Résumé: Due to the significant maturation of silicon photonics, this platform has become a viable technology for reducing the size, weight and power consumption of optical components for optical communication systems. Si photonics has also the potential to enable low-cost and high-volume production of CMOS-compatible photonic circuits suitable for monolithic integration with electronics. This technology allows for highly integrated photonic and electronic components, combines the functionality of conventional CMOS circuits with the significantly enhanced system performance of photonic solutions and fulfills the market needs for higher bandwidth and processing speed at lower power and cost. The talk will review design and fabrication of monolithically integrated circuits based on multimicroirng resonator structure for onchip interconnection networks, or network-on-chip (NoC), required for core-to-core and core-to-cache communications. The NoC not only must provide high performance in terms of latency and bandwidth (BW), but also must be energy efficient and integrated on the same platform. The current issue with the conventional electronic NoC is that, as the number of cores increases, the size of the electrical connections, the power dissipation, and the BW are becoming a bottleneck for the performance of the computing systems. Photonic solutions can alleviate this limitation, providing increased BW at low power consumption and no electromagnetic interference.

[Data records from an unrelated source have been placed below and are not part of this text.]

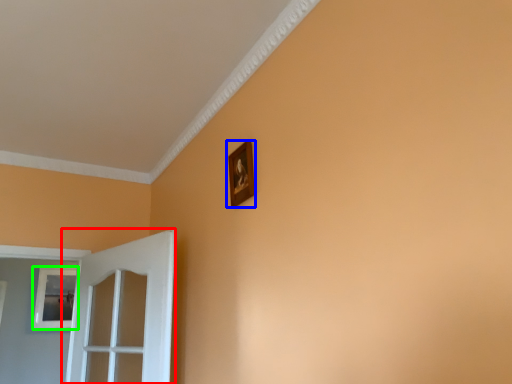
Question: Considering the real-world distances, which object is closest to door (highlighted by a red box)? picture frame (highlighted by a blue box) or picture frame (highlighted by a green box).

Choices:
 (A) picture frame
 (B) picture frame

Answer: (A)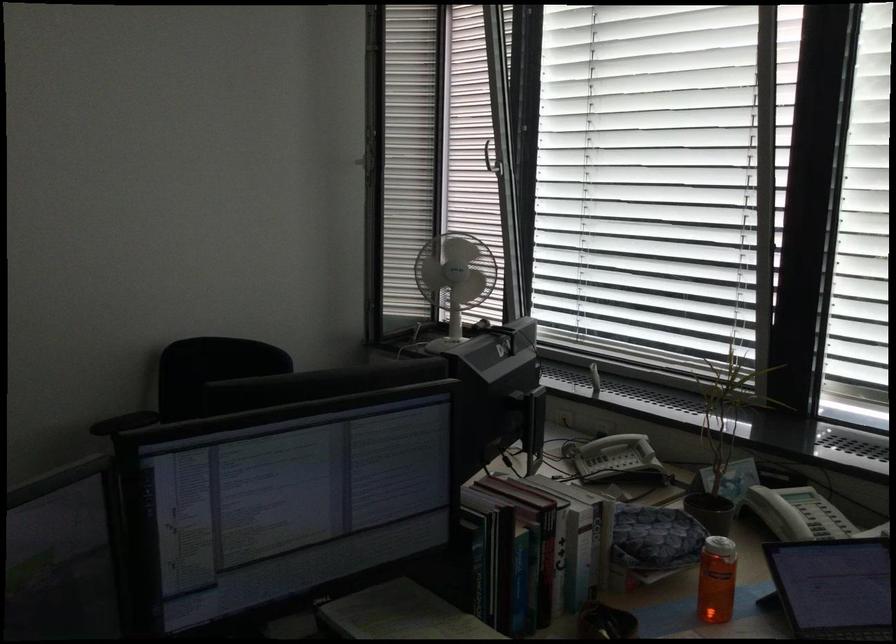
Find the location of a particular element. This screenshot has height=644, width=896. blue book is located at coordinates (497, 550).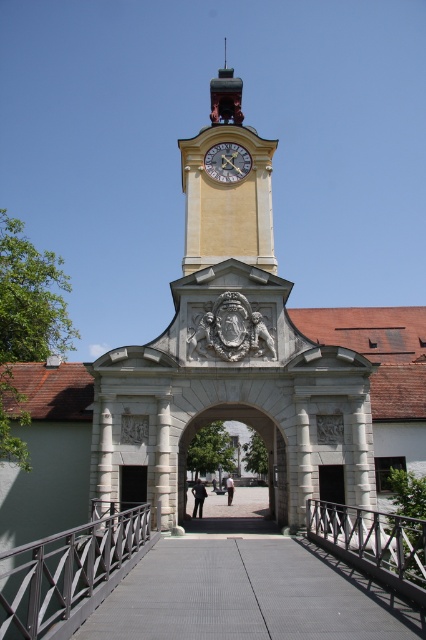
Can you confirm if yellow painted clock tower at upper center is smaller than gold metallic clock at center?

No, yellow painted clock tower at upper center is not smaller than gold metallic clock at center.

Is point (192, 209) in front of point (239, 168)?

Yes, point (192, 209) is in front of point (239, 168).

Is point (252, 243) farther from viewer compared to point (224, 177)?

No, (252, 243) is closer to viewer.

This screenshot has width=426, height=640. I want to click on yellow painted clock tower at upper center, so click(227, 184).

Which is behind, point (236, 637) or point (221, 417)?

Point (221, 417)

Measure the distance between smooth concrete path at center and white stone archway at center.

16.92 meters

Measure the distance between smooth concrete path at center and camera.

A distance of 26.01 meters exists between smooth concrete path at center and camera.

Locate an element on the screen. The width and height of the screenshot is (426, 640). smooth concrete path at center is located at coordinates [x=249, y=595].

Measure the distance between point (207,145) and camera.

Point (207,145) and camera are 70.93 meters apart from each other.

The image size is (426, 640). Identify the location of yellow painted clock tower at upper center. (227, 184).

Identify the location of yellow painted clock tower at upper center. Image resolution: width=426 pixels, height=640 pixels. (227, 184).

Note biographique: Stefano Faralli received the B.Sc. degree in physics from the University of Pisa, Pisa, Italy, in 2000, the M.Sc. degree in optical communications systems and networks from the Politecnico di Milano, Milan, Italy, in 2001, and the Ph.D. degree in telecommunications technology from Scuola Superiore Sant’Anna, Pisa, Italy, in 2006. In 2011 he was visiting scholar at the University of California at Santa Barbara in the optoelectronics group of Prof. John Bowers. He is currently Research Engineer at the Scuola Superiore Sant’Anna. His current research interests include silicon photonics, integrated optics, coherent transmission systems, optical amplifiers and their applications in WDM communication systems and networks, and distributed optical fiber sensors.